“Ele não me ligou porque não quer compromisso”. “Minha independência o assusta”. “Ele tem medo de sofrer”. “Não quer estragar nossa amizade”. Tudo isso é besteira. Pelo menos de acordo com Greg Behrendt e Liz Tuccillo, autores do livro que agora virou filme, “Ele não está tão a fim de você”, que acaba de estrear no Brasil.

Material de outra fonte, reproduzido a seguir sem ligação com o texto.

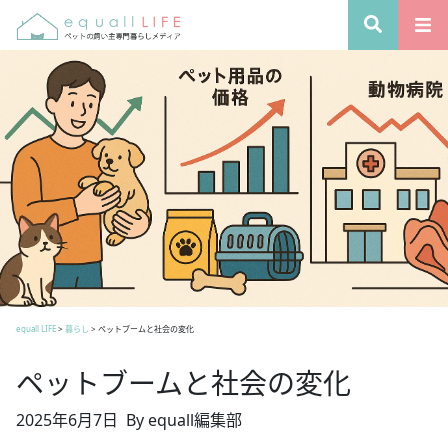
equall LIFE
>
暮らし
>
ペットブームと社会の変化
ペットブームと社会の変化
2025年6月7日
By equall編集部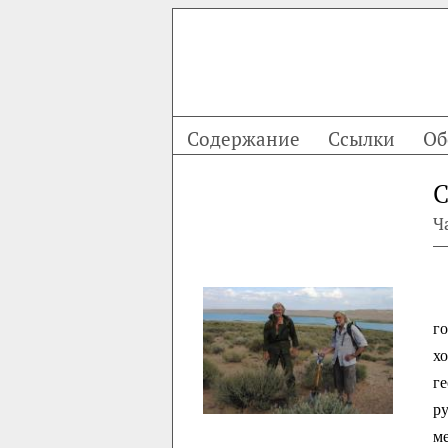
Содержание
Ссылки
Об
С
Ч
го
х
г
р
м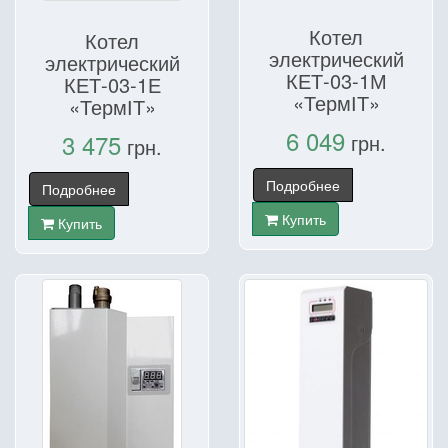
Котел
Котел
электрический
электрический
КЕТ-03-1М
КЕТ-03-1Е
«ТермІТ»
«ТермІТ»
6 049
3 475
грн.
грн.
Подробнее
Подробнее
Купить
Купить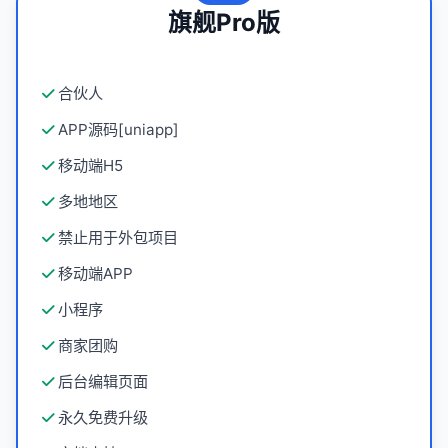
旗舰Pro版
合伙人
APP源码[uniapp]
移动端H5
多地地区
禁止用于外包项目
移动端APP
小程序
商家团购
后台编辑页面
永久免费升级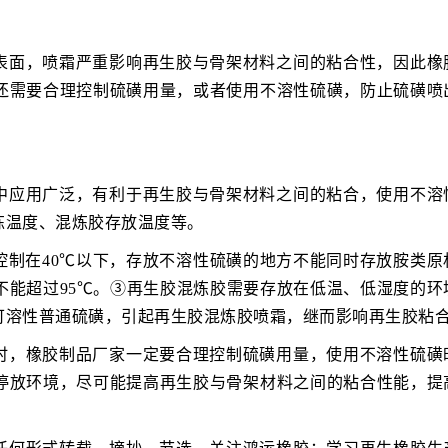
表面，喷霜严重影响再生胶与骨架材料之间的粘合性，因此橡
还需要合理控制硫磺用量，或者使用不溶性硫磺，防止硫磺喷
中应用广泛，有利于再生胶与骨架材料之间的粘合，使用不溶
炼温度、混炼胶存放温度等。
控制在40℃以下，存放不溶性硫磺的地方不能同时存放胺类原
不能超过95℃。③再生胶混炼胶需要存放在低温、低湿度的环
可溶性普通硫磺，引起再生胶混炼胶喷霜，继而影响再生胶粘
时，橡胶制品厂家一定要合理控制硫磺用量，使用不溶性硫磺
停放环境，尽可能提高再生胶与骨架材料之间的粘合性能，提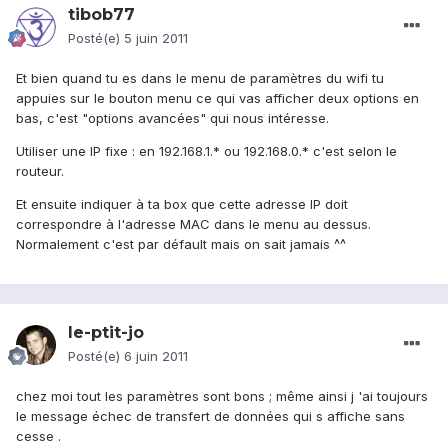
tibob77
Posté(e)
5 juin 2011
Et bien quand tu es dans le menu de paramètres du wifi tu
appuies sur le bouton menu ce qui vas afficher deux options en
bas, c'est "options avancées" qui nous intéresse.
Utiliser une IP fixe : en 192.168.1.* ou 192.168.0.* c'est selon le
routeur.
Et ensuite indiquer à ta box que cette adresse IP doit
correspondre à l'adresse MAC dans le menu au dessus.
Normalement c'est par défault mais on sait jamais ^^
le-ptit-jo
Posté(e)
6 juin 2011
chez moi tout les paramètres sont bons ; même ainsi j 'ai toujours
le message échec de transfert de données qui s affiche sans
cesse .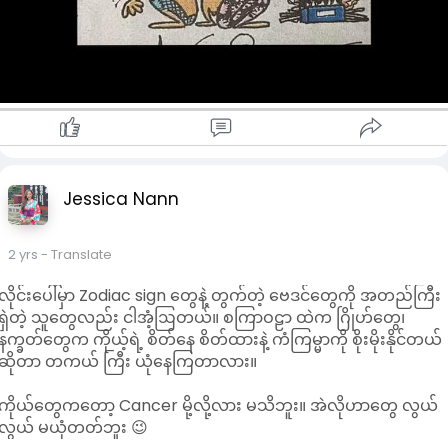
Jessica Nann
2 yrs
- Translate
လိုင်းပေါ်မှာ Zodiac sign တွေနဲ့ တွက်တဲ့ ဗေဒင်တွေကို အတည်ကြီး
ရှဲတဲ့ သူတွေလည်း ငါအံ့ဩတယ်။ စကြာဝဠာ ထဲက ဂြိုဟ်တွေ၊
နက္ခတ်တွေက ကိုယ့်ရဲ့ စိတ်နေ စိတ်ထားနဲ့ ကံကြမ္မာကို စိုးမိုးနိုင်တယ်
ဆိုတာ တကယ် ကြီး ယုံနေကြတာလား။
ကိုယ်တွေကတော့ Cancer မို့လို့လား မသိဘူး။ အဲလိုဟာတွေ လွယ်
လွယ် မယုံတတ်ဘူး 😉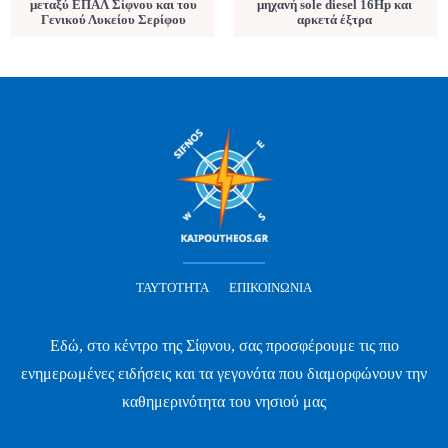
μεταξύ ΕΠΑΛ Σίφνου και του
μηχανή sole diesel 16Hp και
Γενικού Λυκείου Σερίφου
αρκετά έξτρα
ΤΑΥΤΌΤΗΤΑ
ΕΠΙΚΟΙΝΩΝΊΑ
Εδώ, στο κέντρο της Σίφνου, σας προσφέρουμε τις πιο
ενημερωμένες ειδήσεις και τα γεγονότα που διαμορφώνουν την
καθημερινότητα του νησιού μας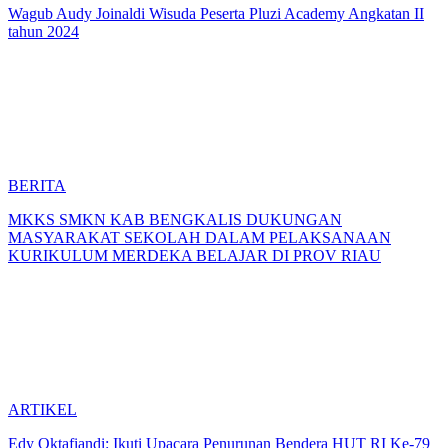
Wagub Audy Joinaldi Wisuda Peserta Pluzi Academy Angkatan II
tahun 2024
BERITA
MKKS SMKN KAB BENGKALIS DUKUNGAN
MASYARAKAT SEKOLAH DALAM PELAKSANAAN
KURIKULUM MERDEKA BELAJAR DI PROV RIAU
ARTIKEL
Edy Oktafiandi: Ikuti Upacara Penurunan Bendera HUT RI Ke-79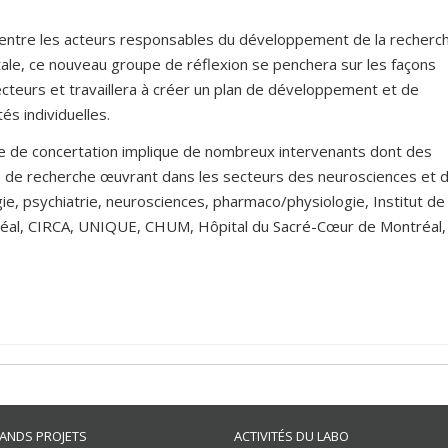
e entre les acteurs responsables du développement de la recherc
ale, ce nouveau groupe de réflexion se penchera sur les façons
secteurs et travaillera à créer un plan de développement et de
s individuelles.
ble de concertation implique de nombreux intervenants dont des
de recherche œuvrant dans les secteurs des neurosciences et d
ie, psychiatrie, neurosciences, pharmaco/physiologie, Institut de
ntréal, CIRCA, UNIQUE, CHUM, Hôpital du Sacré-Cœur de Montréal,
ANDS PROJETS
ACTIVITÉS DU LABO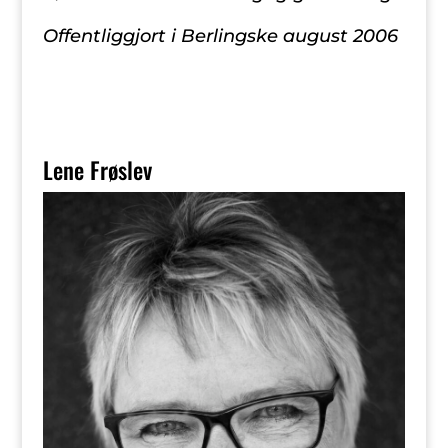
Offentliggjort i Berlingske august 2006
Lene Frøslev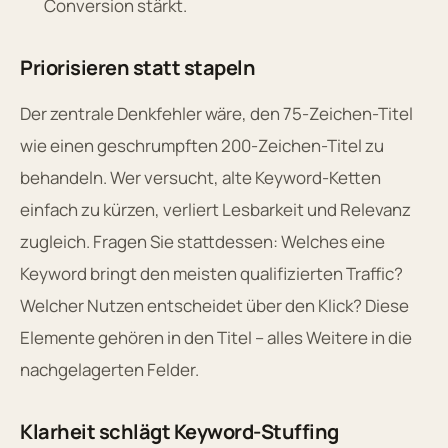
Conversion stärkt.
Priorisieren statt stapeln
Der zentrale Denkfehler wäre, den 75-Zeichen-Titel
wie einen geschrumpften 200-Zeichen-Titel zu
behandeln. Wer versucht, alte Keyword-Ketten
einfach zu kürzen, verliert Lesbarkeit und Relevanz
zugleich. Fragen Sie stattdessen: Welches eine
Keyword bringt den meisten qualifizierten Traffic?
Welcher Nutzen entscheidet über den Klick? Diese
Elemente gehören in den Titel – alles Weitere in die
nachgelagerten Felder.
Klarheit schlägt Keyword-Stuffing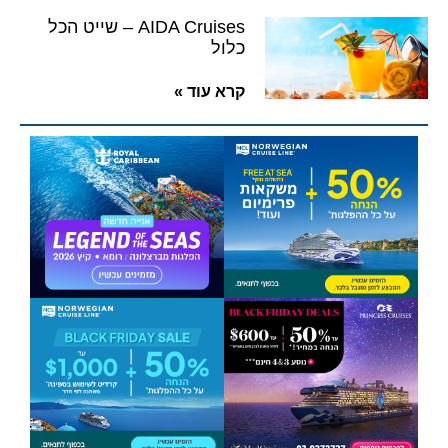
AIDA Cruises – שייט הכל
כלול
קרא עוד »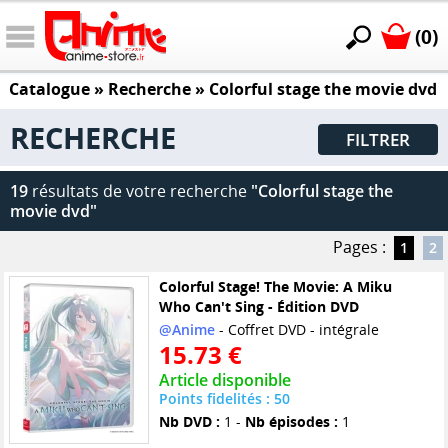
(0)
Catalogue
» Recherche »
Colorful stage the movie dvd
RECHERCHE
FILTRER
19
résultats de votre recherche
"Colorful stage the
movie dvd"
Pages :
1
2
Colorful Stage! The Movie: A Miku
Who Can't Sing - Édition DVD
@Anime
- Coffret DVD - intégrale
15.73 €
Article disponible
Points fidelités : 50
Nb DVD :
1 -
Nb épisodes :
1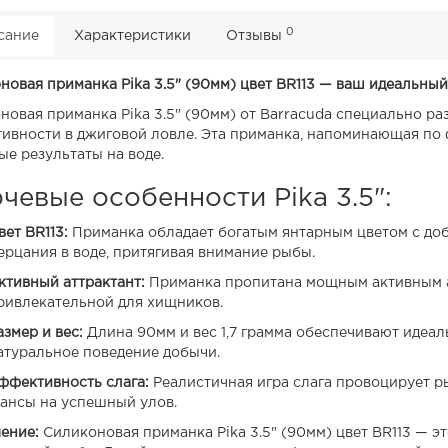
0
сание
Характеристики
Отзывы
новая приманка Pika 3.5" (90мм) цвет BR113 — ваш идеальны
новая приманка Pika 3.5" (90мм) от Barracuda специально р
ивности в джиговой ловле. Эта приманка, напоминающая по 
ые результаты на воде.
чевые особенности Pika 3.5":
вет BR113:
Приманка обладает богатым янтарным цветом с доб
ерцания в воде, притягивая внимание рыбы.
ктивный аттрактант:
Приманка пропитана мощным активным ат
ривлекательной для хищников.
азмер и вес:
Длина 90мм и вес 1,7 грамма обеспечивают идеал
атуральное поведение добычи.
ффективность слага:
Реалистичная игра слага провоцирует ры
ансы на успешный улов.
ение:
Силиконовая приманка Pika 3.5" (90мм) цвет BR113 — 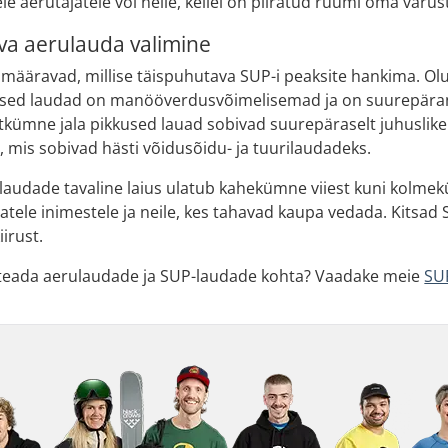
tele aerutajatele või neile, kellel on piiratud ruumi oma var
va aerulauda valimine
il määravad, millise täispuhutava SUP-i peaksite hankima. Olu
kused laudad on manööverdusvõimelisemad ja on suurepärane
kümne jala pikkused lauad sobivad suurepäraselt juhuslikele 
 mis sobivad hästi võidusõidu- ja tuurilaudadeks.
laudade tavaline laius ulatub kahekümne viiest kuni kolmek
tele inimestele ja neile, kes tahavad kaupa vedada. Kitsa
iirust.
teada aerulaudade ja SUP-laudade kohta? Vaadake meie
SU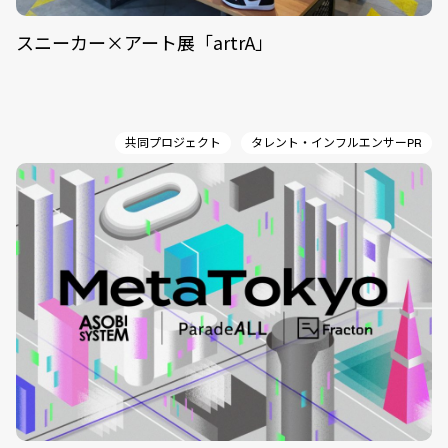
スニーカー×アート展「artrA」
共同プロジェクト
タレント・インフルエンサーPR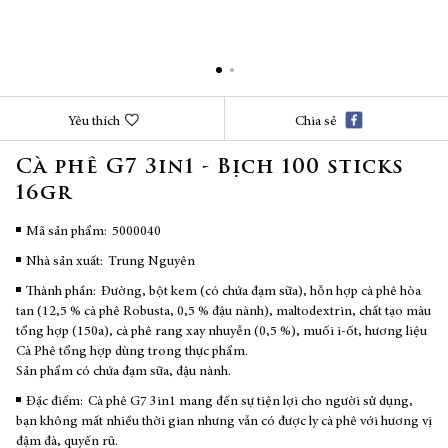
Chuyển
Yêu thích
Chia sẻ
đến
phần
Cà phê G7 3in1 - Bịch 100 sticks
đầu
16gr
của
thư
viện
Mã sản phẩm
5000040
hình
Nhà sản xuất:
Trung Nguyên
ảnh
Thành phần:
Đường, bột kem (có chứa đạm sữa), hỗn hợp cà phê hòa
tan (12,5 % cà phê Robusta, 0,5 % đậu nành), maltodextrin, chất tạo màu
tổng hợp (150a), cà phê rang xay nhuyễn (0,5 %), muối i-ốt, hương liệu
Cà Phê tổng hợp dùng trong thực phẩm.
Sản phẩm có chứa đạm sữa, đậu nành.
Đặc điểm:
Cà phê G7 3in1 mang đến sự tiện lợi cho người sử dụng,
bạn không mất nhiều thời gian nhưng vẫn có được ly cà phê với hương vị
đậm đà, quyến rũ.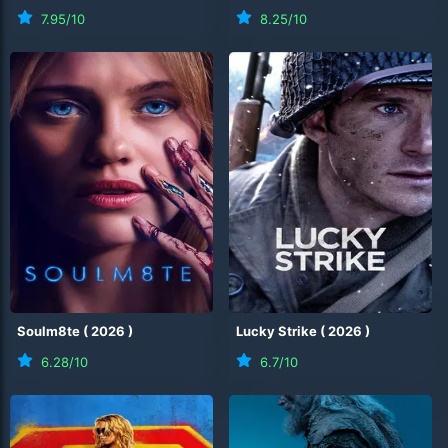
7.95
/10
8.25
/10
Soulm8te
(
2026
)
Lucky Strike
(
2026
)
6.28
/10
6.7
/10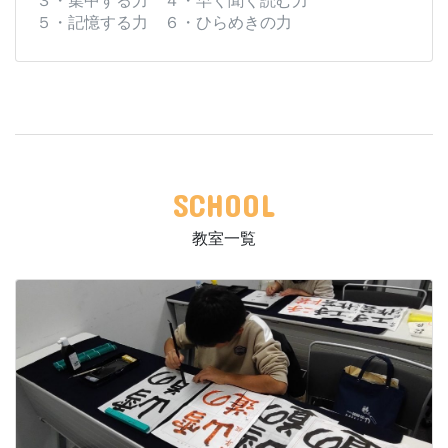
​５・記憶する力 ６・ひらめきの力
SCHOOL
教室一覧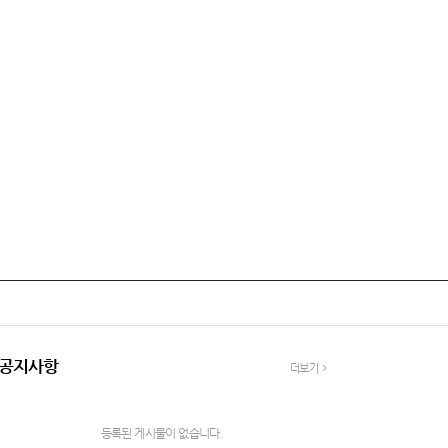
공지사항
더보기
등록된 게시물이 없습니다.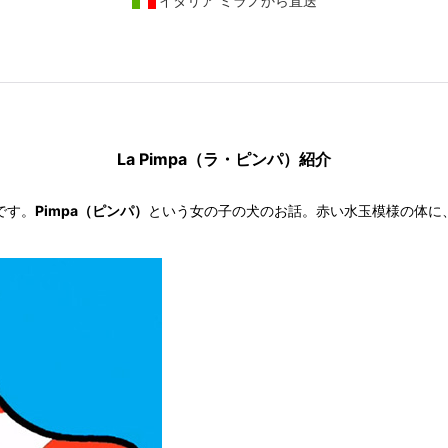
イタリア ミラノから直送
La Pimpa（ラ・ピンパ）紹介
です。
Pimpa（ピンパ）
という女の子の犬のお話。赤い水玉模様の体に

É assim que Débora Miranda, do G1, começa a crítica (até bem favorável) ao filme, que reúne um time de estrelas: Jennifer Aniston, Ben Affleck, Scarlett Johansson, Drew Barrymore e Bradley Cooper - o sorriso mais encantador do cinema atual, de acordo com a jornalista.
“A rainha em criar desculpas esfarrapadas”, conta Débora, “é a carente e sonhadora Gigi (Ginnifer Goodwin). Ela não desiste de encontrar seu príncipe encantado. Sai com um cara, acha que tudo foi muito bem e espera, quase que desesperadamente, que ele ligue. E quando isso finalmente não ocorre, se ilude achando que ele perdeu seu telefone e aparece “por acaso” no bar que ele frequenta”, completa.
“Numa dessas investidas erradas é que ela conhece Alex (Justin Long), o amigo que não titubeará em explicar claramente e com todas as letras: se ele não ligou e não te chamou para sair, é porque não está a fim de você. Entre um tropeço e outro de Gigi, os personagens são apresentados. E além dos flertes e relacionamentos ocasionais, o filme fala do papel da tecnologia nos namoros atuais (uma mulher se questiona: “eu não sei para que inventaram o identificador de chamadas. Eu gostava de poder ligar 15 vezes para um cara até ele atender, sem ser considerada uma psicopata. O que eu não sou. Obviamente”). E há ainda uma discussão ótima sobre o eterno dilema da modernidade: casar ou não casar, eis a questão”, escreve Débora.
Para ler a crítica completa, clique aqui. Ou então assista ao depoimento (também bem favorável) de Isabela Boscov, editora de cinema da Veja. O vídeo está aqui, onde ela conta que o filme é surpreendente simpático e bem amarradinho.
Como escreve Débora Miranda, “o melhor de “Ele não está tão a fim de você” é que você não passará por ele impunemente. Hora ou outra se identificará com um caso, um dilema, um momento cômico ou de tristeza. E se lembrará de uma dessas desculpas esfarrapadas que, com certeza, você já usou pelo menos uma vez na vida”.